Well, it is obvious that mankind has learned little since those events of a century or so ago. As we approach the first anniversary of Russia’s inexplicable and barbarous onslaught into Ukraine, there are many eerie similarities to the events of 1914–1918. Just as the Germans believed that they “would reach Paris in a matter of weeks,” so thought Vladimir Putin, who will go down as one of history’s greatest war criminals for his efforts to obliterate a nation, as he envisioned the rapid fall of Kyiv and the overthrow of a democratically elected government that he has labelled “Nazis” hoping to swallow a country that he claims doesn’t exist into the greater Russian empire (Russkiy Mir).

I don’t know how this whole tragedy will end, but, so far, it has been nothing but a disastrous humiliation for Putin and the Russian army.
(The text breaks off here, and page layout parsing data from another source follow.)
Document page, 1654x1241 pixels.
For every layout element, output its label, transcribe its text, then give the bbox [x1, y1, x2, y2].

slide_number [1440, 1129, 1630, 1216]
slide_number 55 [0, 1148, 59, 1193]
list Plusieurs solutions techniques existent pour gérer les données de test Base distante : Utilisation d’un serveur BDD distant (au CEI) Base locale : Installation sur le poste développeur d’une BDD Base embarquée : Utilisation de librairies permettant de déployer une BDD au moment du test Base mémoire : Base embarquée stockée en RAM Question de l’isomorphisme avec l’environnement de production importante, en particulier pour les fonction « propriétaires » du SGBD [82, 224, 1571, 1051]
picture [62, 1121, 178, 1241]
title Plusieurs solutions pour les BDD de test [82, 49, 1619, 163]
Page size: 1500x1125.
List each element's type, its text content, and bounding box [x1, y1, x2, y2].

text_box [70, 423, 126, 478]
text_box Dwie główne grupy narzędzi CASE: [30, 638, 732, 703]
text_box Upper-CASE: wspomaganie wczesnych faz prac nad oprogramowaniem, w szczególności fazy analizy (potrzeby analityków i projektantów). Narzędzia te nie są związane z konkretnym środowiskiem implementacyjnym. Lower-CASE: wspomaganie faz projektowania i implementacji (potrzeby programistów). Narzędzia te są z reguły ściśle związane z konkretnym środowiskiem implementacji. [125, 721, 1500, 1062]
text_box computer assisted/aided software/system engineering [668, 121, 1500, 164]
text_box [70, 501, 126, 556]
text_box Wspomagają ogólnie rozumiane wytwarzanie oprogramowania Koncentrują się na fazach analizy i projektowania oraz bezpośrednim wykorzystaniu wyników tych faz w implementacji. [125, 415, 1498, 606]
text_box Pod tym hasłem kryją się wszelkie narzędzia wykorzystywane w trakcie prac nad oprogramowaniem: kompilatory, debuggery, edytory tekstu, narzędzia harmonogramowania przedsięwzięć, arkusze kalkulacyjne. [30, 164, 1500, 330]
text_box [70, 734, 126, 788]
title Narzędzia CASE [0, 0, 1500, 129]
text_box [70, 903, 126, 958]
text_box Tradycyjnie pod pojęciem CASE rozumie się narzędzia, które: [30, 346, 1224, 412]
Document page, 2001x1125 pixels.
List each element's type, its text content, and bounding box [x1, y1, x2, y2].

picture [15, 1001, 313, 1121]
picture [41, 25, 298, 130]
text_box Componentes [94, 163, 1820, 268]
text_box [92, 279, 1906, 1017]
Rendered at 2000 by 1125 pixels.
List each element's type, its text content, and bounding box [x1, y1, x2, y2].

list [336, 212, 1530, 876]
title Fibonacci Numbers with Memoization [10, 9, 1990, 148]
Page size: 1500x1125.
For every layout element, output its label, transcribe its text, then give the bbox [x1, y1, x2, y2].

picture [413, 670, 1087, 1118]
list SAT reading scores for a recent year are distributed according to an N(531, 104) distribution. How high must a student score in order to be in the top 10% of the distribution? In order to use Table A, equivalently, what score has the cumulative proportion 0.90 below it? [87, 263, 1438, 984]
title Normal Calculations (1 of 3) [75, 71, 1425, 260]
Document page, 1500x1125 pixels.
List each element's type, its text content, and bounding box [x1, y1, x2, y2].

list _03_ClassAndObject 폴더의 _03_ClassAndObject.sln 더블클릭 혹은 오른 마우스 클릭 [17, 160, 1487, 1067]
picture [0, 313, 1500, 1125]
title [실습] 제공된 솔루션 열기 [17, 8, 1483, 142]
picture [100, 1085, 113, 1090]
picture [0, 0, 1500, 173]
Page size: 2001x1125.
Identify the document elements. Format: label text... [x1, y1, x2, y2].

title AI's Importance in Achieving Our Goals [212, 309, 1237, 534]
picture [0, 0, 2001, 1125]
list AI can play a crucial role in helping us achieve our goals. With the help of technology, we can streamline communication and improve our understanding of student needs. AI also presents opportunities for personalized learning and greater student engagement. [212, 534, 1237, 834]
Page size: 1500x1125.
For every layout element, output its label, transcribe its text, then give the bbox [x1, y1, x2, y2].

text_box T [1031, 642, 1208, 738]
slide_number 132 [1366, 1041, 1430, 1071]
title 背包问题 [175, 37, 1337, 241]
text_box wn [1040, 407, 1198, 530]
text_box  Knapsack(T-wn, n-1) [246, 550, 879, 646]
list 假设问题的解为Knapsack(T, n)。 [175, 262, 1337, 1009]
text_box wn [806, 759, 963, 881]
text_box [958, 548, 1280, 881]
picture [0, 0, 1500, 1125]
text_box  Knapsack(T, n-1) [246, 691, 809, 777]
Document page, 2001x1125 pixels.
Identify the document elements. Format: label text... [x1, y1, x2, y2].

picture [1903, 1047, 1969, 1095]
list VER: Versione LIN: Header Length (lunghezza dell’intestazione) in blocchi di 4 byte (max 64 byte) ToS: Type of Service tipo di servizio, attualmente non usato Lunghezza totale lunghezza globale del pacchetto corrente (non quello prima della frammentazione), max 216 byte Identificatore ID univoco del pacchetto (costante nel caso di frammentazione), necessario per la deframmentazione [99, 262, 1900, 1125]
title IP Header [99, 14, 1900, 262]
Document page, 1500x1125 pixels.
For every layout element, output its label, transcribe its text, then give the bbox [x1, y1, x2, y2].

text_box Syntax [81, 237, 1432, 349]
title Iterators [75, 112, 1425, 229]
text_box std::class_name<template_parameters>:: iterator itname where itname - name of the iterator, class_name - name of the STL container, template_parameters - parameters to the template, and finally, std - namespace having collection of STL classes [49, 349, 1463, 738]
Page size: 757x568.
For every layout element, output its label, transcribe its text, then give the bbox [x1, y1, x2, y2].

They have met defeat in every field of battle and are only holding on because Putin can call on the superior numbers of the Russian population, including hundreds of thousands of unwilling, untrained and unmotivated conscripts and convicts who are promised freedom from their incarcerations but, in reality, are fed as cannon fodder to the NATO-supplied weaponry that serves as the lifeblood of the Ukrainian resistance.

Although the First World War was the first conflict where mechanized weapons such as tanks and planes were deployed on a wide-spread basis, the sophistication of today’s devices make them seem like toys by comparison (not to mention the always present threat of a Putin nuclear attack). Yes, the use of drones and long range missiles have been enormous factors in Ukraine, but it is remarkable how the day-to-day combat, especially in the Donbas, resembles the scenes depicted in All Quiet. Inch by inch, road by road, village by village, the two armies clash for little gain, while hundreds on both sides meet their Maker each and every day.

There is little hope of a diplomatic resolution as long as a megalomaniac narcissist such as Putin falls short of his goals. But the estimated 200,000 Russian casualties so far (ten times the number the U.S. suffered in twenty years in Afghanistan) has to come home to roost at some point. But at least you can credit Putin with one accomplishment: he has united 43 million sometimes dissonant Ukrainians behind their homeland. And he has caused nearly 1 million Russians, including some of its best and brightest, to flee the country for greener pastures. But it doesn’t take a genius to figure out that it is better than dying in a muddy trench.